Awards! 1st Annual Games Journalism Award

The New York Videogame Critics Circle is proud to present its first Games Journalism Award, to be conferred upon one journalist or critic for distinguished contributions to the field during the voting year. The winner will be announced on the evening of February 9th, 2016 as part of the 5th Annual New York Game Awards which will be held at Villain in Brooklyn, NY.

The Games Journalism Award is intended to serve as an affirmation of the value of games journalism, and as a denouement for the hard work and creativity demonstrated by the journalistic and critical community throughout the year.

The selected journalist will have best demonstrated traditional journalistic values, including–but not limited to–work that illuminates, contextualizes, entertains, exhibits lucid writing, sound reasoning, wit, integrity, et alia.

The Short List

Jon Bois

Bois has shown a unique flair for finding humor and pathos (and a deep well of existential horror) in the expressions and flounderings of athletes’ digital likenesses. It wouldn’t have been unreasonable to expect that formula to wear thin in another season of his flagship series, Breaking Madden. But Bois answered that challenge by mining even deeper into the game’s subsystems, and surfacing with stories worth the effort.

See: Breaking Madden: I Open Up My Wallet And It’s Full of Blood

Ian Danskin

Any listener of This American Life should feel right at home with Danskin’s meticulous presentation. It’s certainly on display in his comprehensive explainer Why Are You So Angry, but the catchall style proves well-suited to Danskin’s diverse areas of inquiry and criticism–making a discussion of cultivation theory as digestible as a discussion of Call of Duty.

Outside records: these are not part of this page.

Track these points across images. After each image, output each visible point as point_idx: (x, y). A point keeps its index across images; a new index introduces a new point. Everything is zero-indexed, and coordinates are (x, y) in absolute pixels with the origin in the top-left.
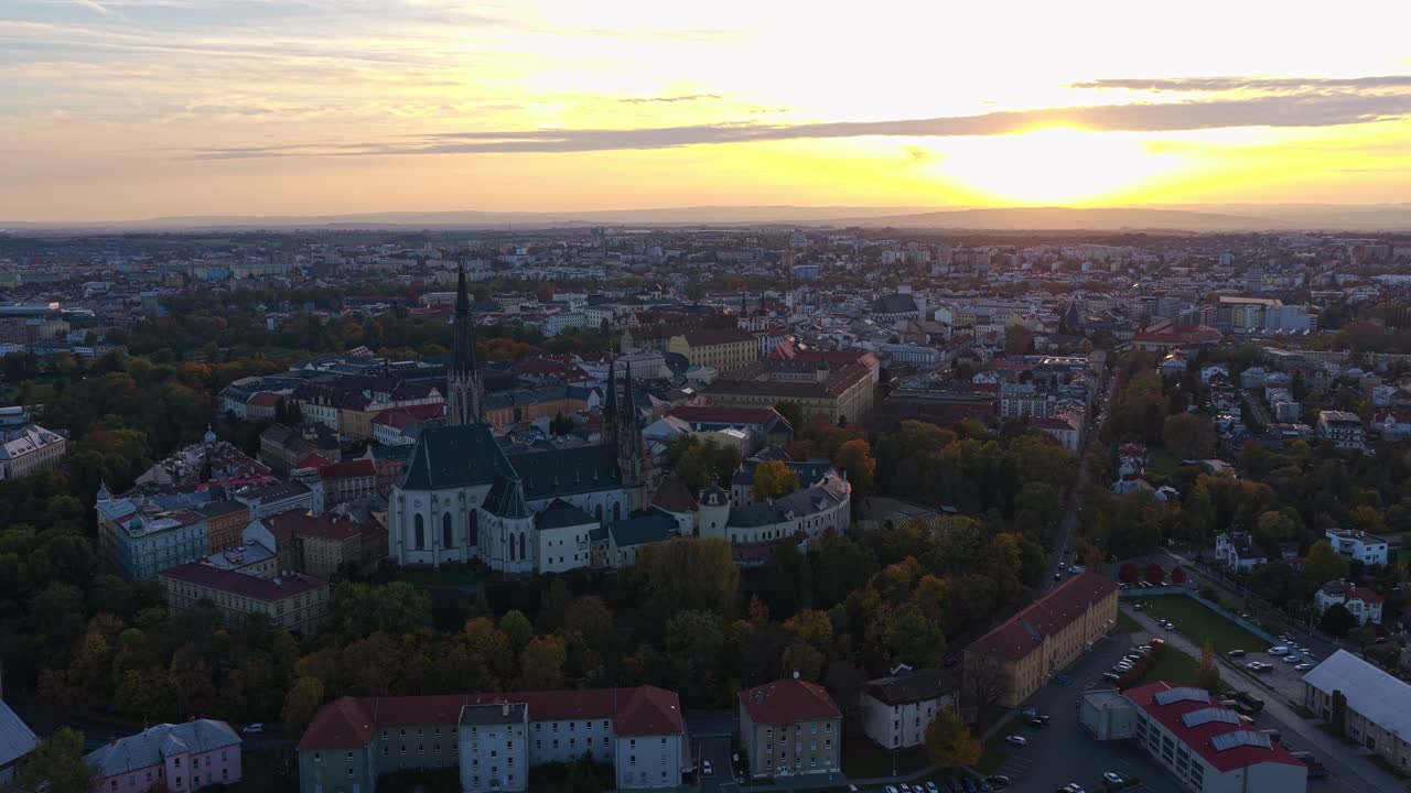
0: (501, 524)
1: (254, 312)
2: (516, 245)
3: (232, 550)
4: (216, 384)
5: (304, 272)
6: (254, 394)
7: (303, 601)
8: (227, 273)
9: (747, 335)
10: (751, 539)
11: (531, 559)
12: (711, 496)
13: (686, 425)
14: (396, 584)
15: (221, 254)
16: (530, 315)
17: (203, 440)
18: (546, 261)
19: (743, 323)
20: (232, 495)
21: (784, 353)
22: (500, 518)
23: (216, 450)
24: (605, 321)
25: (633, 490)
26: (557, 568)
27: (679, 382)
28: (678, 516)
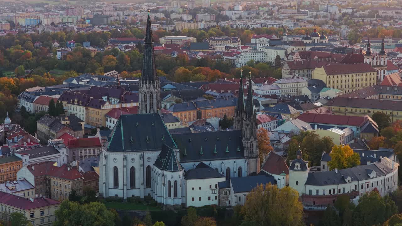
0: (163, 175)
1: (51, 47)
2: (236, 4)
3: (10, 183)
4: (17, 91)
5: (88, 21)
6: (38, 97)
7: (46, 212)
8: (38, 21)
9: (369, 68)
10: (321, 193)
11: (181, 197)
12: (296, 164)
13: (307, 126)
14: (94, 203)
15: (36, 9)
16: (230, 52)
17: (4, 123)
18: (254, 15)
19: (367, 60)
20: (13, 152)
21: (392, 81)
22: (162, 171)
23: (10, 129)
24: (278, 57)
25: (251, 160)
26: (197, 204)
27: (315, 99)
28: (276, 177)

See: Why Are You So Angry?

Cara Ellison

Ellison’s Embed With… series globetrots the gonzo-lite journalism of a Parts Unknown episode around a central axis of videogames, capturing local scenes with writing’s equivalent of a wide angle lens. Ellison shows herself here to be an inquisitive and wistful observer of culture, restoring to games their sense of place that’s been missing since the arcade’s decline.

See: Embed With…Singapore

Will Partin

What a game actually purports to be about is only one narrow band in the spectrum of its own meaning. Partin’s sprawling review of Prison Architect refuses to restrict itself to the former, and—as is proving typical for his criticism—instead spreads out to interpret in expert fashion the various subtexts, symbols, and histories coded into a little game about incarceration.

See: When Prison Is A Game

Rob Zacny

ESports Today has kept stride with a surging competitive gaming scene—no easy task—and it’s doubly impressive that Zacny (with cohost Andrew Groen) has managed to do so while maintaining a benchmark tone that’s both eminently listenable and approachable for those outside of eSports. Zacny also shares duties on the more pensive strategy game podcast Three Moves Ahead, one of the best weekly deep-dives available in audio.

See: ESports Today

Carolyn Petit

Petit has become one of the most proficient practitioners of what Kieron Gillen called the “New Games Journalism,” sourcing inspiration from introspection, and using a sturdy sense of self as a foundation for critical arguments. Few writers have made such compelling cases for videogames’ ability to be personally affecting.

See: The Game is not Yours: Thoughts on The Beginner’s Guide

Christian Donlan

Donlan may be one of the rare critics whose name, appended to a verdict but otherwise bereft of any other context, could have value. But instead he treats his writing like a roguelike, where the attention and respect of his audience must be earned anew at the start of each piece. He frequently begins with a bracing in medias res—in gaming parlance, a sort of randomized spawn. But the path of his text reliably leads to a worthy destination.

See: 80 Days Review

The award is being administered in accordance with the following guidelines:

▫ The award is made available to anyone who has created a journalistic work on the topic of video games during the awards year

▫ Eligible works include, but are not necessarily limited to: Features, Editorials, Criticism, News Reports, Reviews, & Previews

▫ Written, audio, illustrative, and video works are eligible

▫ Circle members will be ineligible for the award

▫ Staff at sites represented in the Critics Circle will be ineligible for the award

▫ No prize (financial or otherwise) will be associated with the award beyond the New York Game Awards Trophy

▫ No sponsorship will be associated with the award

▫ Circle members are expected to vote solely in accordance with the award’s principles.